The Baseball Hall of Fame Museum’s new exhibit on Moe Berg’s career / Photo credit: Screenshot from Baseball Hall of Fame website

The third child of a Jewish family in Harlem, who grew up only a few blocks from the Polo Grounds stadium in New York City, Moe Berg graduated from Princeton University and Columbia Law School, spoke several languages and read 10 newspapers a day. He gained more national fame for his appearances on the radio quiz show “Information, Please,” in which he answered questions about the derivation of words and names from Greek and Latin, historical events in Europe and the Far East, and ongoing international conferences – than as a baseball player.

Moe did play 15 seasons in the major leagues, with the Dodgers, White Sox, Indians, Senators and Red Sox, but was never considered more than an average player—a backup catcher with a .243 batting average—and so he was famous for being “the brainiest guy in baseball.” Yankees and Mets legendary manager Casey Stengel said he was “the strangest man ever to play baseball.”

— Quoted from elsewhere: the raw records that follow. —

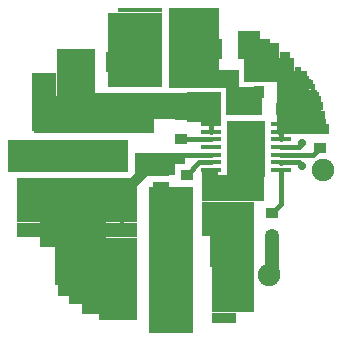
<source format=gtl>
%FSAX24Y24*%
%MOIN*%
G70*
G01*
G75*
G04 Layer_Physical_Order=1*
G04 Layer_Color=255*
%ADD10R,0.0354X0.0402*%
%ADD11R,0.0701X0.0165*%
%ADD12O,0.0701X0.0165*%
%ADD13R,0.1063X0.0669*%
%ADD14R,0.0402X0.0354*%
%ADD15R,0.0551X0.1102*%
%ADD16R,0.0551X0.0433*%
%ADD17R,0.2205X0.1181*%
%ADD18C,0.0150*%
%ADD19C,0.0500*%
%ADD20C,0.0450*%
%ADD21C,0.0350*%
%ADD22C,0.0100*%
%ADD23C,0.0250*%
%ADD24R,0.0800X0.0360*%
%ADD25R,0.0430X0.0410*%
%ADD26R,0.0600X0.0330*%
%ADD27R,0.1690X0.0060*%
%ADD28R,0.1490X0.0160*%
%ADD29R,0.0050X0.0230*%
%ADD30R,0.0090X0.0320*%
%ADD31R,0.0070X0.0240*%
%ADD32R,0.0060X0.0330*%
%ADD33R,0.0050X0.0350*%
%ADD34R,0.0100X0.0450*%
%ADD35R,0.0100X0.0300*%
%ADD36R,0.0150X0.0450*%
%ADD37R,0.1250X0.0550*%
%ADD38R,0.2250X0.0650*%
%ADD39R,0.1450X0.1700*%
%ADD40R,0.1750X0.1150*%
%ADD41R,0.1690X0.0370*%
%ADD42R,0.0580X0.0310*%
%ADD43R,0.0450X0.0290*%
%ADD44R,0.0320X0.0160*%
%ADD45R,0.1330X0.0770*%
%ADD46R,0.0720X0.0590*%
%ADD47R,0.0750X0.0510*%
%ADD48R,0.0240X0.0210*%
%ADD49R,0.0350X0.0300*%
%ADD50R,0.0420X0.0980*%
%ADD51R,0.1400X0.3700*%
%ADD52R,0.1000X0.0850*%
%ADD53R,0.1600X0.0550*%
%ADD54R,0.1350X0.1100*%
%ADD55R,0.2100X0.0900*%
%ADD56R,0.1250X0.1850*%
%ADD57R,0.1700X0.0800*%
%ADD58R,0.1050X0.1550*%
%ADD59R,0.1700X0.1250*%
%ADD60R,0.1450X0.0550*%
%ADD61R,0.1450X0.2650*%
%ADD62R,0.4000X0.0500*%
%ADD63R,0.4000X0.1498*%
%ADD64R,0.4000X0.1050*%
%ADD65R,0.1200X0.0950*%
%ADD66R,0.0350X0.2500*%
%ADD67R,0.1710X0.2600*%
%ADD68R,0.1150X0.1000*%
%ADD69R,0.1300X0.2600*%
%ADD70R,0.0800X0.1700*%
%ADD71R,0.4000X0.1200*%
%ADD72R,0.3250X0.0900*%
%ADD73R,0.1300X0.0150*%
%ADD74R,0.0400X0.0250*%
%ADD75R,0.1500X0.2500*%
%ADD76C,0.0750*%
%ADD77C,0.0290*%
D10*
X030094Y038850D02*
D03*
X029306D02*
D03*
X030044Y038300D02*
D03*
X029256D02*
D03*
D11*
X027700Y037800D02*
D03*
D12*
Y037544D02*
D03*
Y037288D02*
D03*
Y037032D02*
D03*
Y036776D02*
D03*
Y036520D02*
D03*
Y036265D02*
D03*
X030039Y037800D02*
D03*
Y037544D02*
D03*
Y037288D02*
D03*
Y037032D02*
D03*
Y036776D02*
D03*
Y036520D02*
D03*
Y036265D02*
D03*
D13*
X027550Y040300D02*
D03*
X029150D02*
D03*
X024750Y039850D02*
D03*
X023150D02*
D03*
D14*
X026700Y038094D02*
D03*
Y037306D02*
D03*
X029750Y034844D02*
D03*
Y034056D02*
D03*
X026900Y036094D02*
D03*
Y035306D02*
D03*
X031350Y037794D02*
D03*
Y037006D02*
D03*
D15*
X026550Y033550D02*
D03*
X027950D02*
D03*
D16*
X026050Y036245D02*
D03*
Y035655D02*
D03*
D17*
X023100Y038150D02*
D03*
Y034250D02*
D03*
D18*
X031120Y036776D02*
X031350Y037006D01*
X030039Y036776D02*
X031120D01*
X030630Y036520D02*
X030750Y036400D01*
X030039Y036520D02*
X030630D01*
X030632Y037032D02*
X030750Y037150D01*
X030039Y037032D02*
X030632D01*
X030039Y036520D02*
X030057Y036502D01*
X029750Y034844D02*
X030039Y035132D01*
Y036265D01*
X027700Y035950D02*
Y036265D01*
Y037544D02*
Y037800D01*
X026718Y037288D02*
X027700D01*
X026581Y036776D02*
X027700D01*
X026050Y036245D02*
X026581Y036776D01*
X027327Y036520D02*
X027700D01*
X026900Y036094D02*
X027327Y036520D01*
X030039Y037288D02*
Y037544D01*
X029200Y040250D02*
X030044Y039406D01*
D19*
X029650Y032750D02*
X029750Y032850D01*
X026250Y031950D02*
Y033250D01*
X026550Y033550D01*
X023500Y033850D02*
X024400Y032350D01*
X023100Y034250D02*
X023500Y033850D01*
D20*
X029750Y032850D02*
Y034056D01*
D21*
X026050Y034050D02*
X026550Y033550D01*
X026050Y034050D02*
Y035655D01*
X025000Y035750D02*
X025495Y036245D01*
X026050D01*
Y035655D02*
X026398Y035306D01*
X026900D01*
D22*
X023100Y034250D02*
X024450D01*
X025000Y034800D01*
Y035750D01*
X027406Y038094D02*
X027700Y037800D01*
X026700Y038094D02*
X027406D01*
X023156D02*
X026700D01*
X023100Y038150D02*
X023156Y038094D01*
X023100Y038150D02*
Y039700D01*
D23*
X030039Y037544D02*
Y037800D01*
Y038695D01*
X030044Y038700D02*
Y039406D01*
D24*
X028150Y031320D02*
D03*
D25*
X022825Y032245D02*
D03*
D26*
X023710Y031635D02*
D03*
D27*
X027135Y041630D02*
D03*
D28*
X025355Y041580D02*
D03*
D29*
X031355Y038625D02*
D03*
D30*
X031285Y038680D02*
D03*
D31*
X031135Y039030D02*
D03*
D32*
X031080Y039085D02*
D03*
D33*
X031025Y039125D02*
D03*
D34*
X030950Y039175D02*
D03*
D35*
X031400Y038400D02*
D03*
D36*
X031325Y038375D02*
D03*
D37*
X024625Y031525D02*
D03*
D38*
X024125Y032125D02*
D03*
D39*
X026375Y031650D02*
D03*
D40*
X028275Y034625D02*
D03*
D41*
X030805Y037635D02*
D03*
D42*
X027690Y036095D02*
D03*
D43*
X026615Y036595D02*
D03*
D44*
X026470Y036770D02*
D03*
D45*
X025835Y036465D02*
D03*
D46*
X028290Y039295D02*
D03*
D47*
X028985Y040675D02*
D03*
D48*
X030600Y039605D02*
D03*
D49*
X030175Y040050D02*
D03*
D50*
X029790Y040020D02*
D03*
D51*
X028450Y033350D02*
D03*
D52*
X030400Y039125D02*
D03*
D53*
X030700Y037975D02*
D03*
D54*
X030575Y038400D02*
D03*
D55*
X028450Y035650D02*
D03*
D56*
X028875Y036975D02*
D03*
D57*
X029650Y039600D02*
D03*
D58*
X024725Y033225D02*
D03*
D59*
X023350Y033075D02*
D03*
D60*
X026375Y032775D02*
D03*
D61*
Y034375D02*
D03*
D62*
X023250Y034250D02*
D03*
D63*
Y035249D02*
D03*
D64*
X022950Y036725D02*
D03*
D65*
X028800Y038575D02*
D03*
D66*
X025925Y040250D02*
D03*
D67*
X027145Y040300D02*
D03*
D68*
X027475Y038350D02*
D03*
D69*
X023200Y038850D02*
D03*
D70*
X022150Y038400D02*
D03*
D71*
X023800Y038100D02*
D03*
D72*
X025375Y038400D02*
D03*
D73*
X023200Y040225D02*
D03*
D74*
X021950Y039375D02*
D03*
X022350D02*
D03*
D75*
X025000Y040250D02*
D03*
D76*
X031450Y036250D02*
D03*
X028450Y032000D02*
D03*
X029650Y032750D02*
D03*
X030750Y038330D02*
D03*
X026250Y031950D02*
D03*
X024400Y032350D02*
D03*
D77*
X030750Y036400D02*
D03*
X028800Y033450D02*
D03*
X028350Y034950D02*
D03*
X027600D02*
D03*
X028850Y037600D02*
D03*
Y036850D02*
D03*
X026730Y039410D02*
D03*
X027550Y039300D02*
D03*
X024680Y041100D02*
D03*
X024550Y036800D02*
D03*
X023750D02*
D03*
X023000D02*
D03*
X022200D02*
D03*
X028650Y038560D02*
D03*
X030750Y037150D02*
D03*
X028350Y035750D02*
D03*
X029100D02*
D03*
X027600D02*
D03*
X021400Y036800D02*
D03*
X027650Y041250D02*
D03*
X026630Y040330D02*
D03*
X026850Y041250D02*
D03*
X025600Y039500D02*
D03*
X025650Y040300D02*
D03*
X025590Y041100D02*
D03*
M02*

</source>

Moe Berg also spied for the US government, traveling to Yugoslavia to gather intelligence on resistance groups who would potentially cooperate with the US against the invading Nazis; to Italy, where he interviewed local physicists about the German nuclear program; and Japan, where he secretly filmed the capital Tokyo from a rooftop in 1934, providing the US air force with invaluable footage in preparing for the firebombing of the city.

Moe Berg died on May 29, 1972, at the age of 70, from injuries sustained in a fall at home. A nurse at the Belleville, New Jersey, hospital where he died recalled his final words: “How did the Mets do today?”

They won.

The Museum’s collection contains hundreds of facsimile declassified O.S.S. documents relating to Berg, and the new exhibit features many of these and other historic documents, as well nearly two dozen artifacts, including a Red Sox cap worn by Berg and a bat he used in the mid-1930s.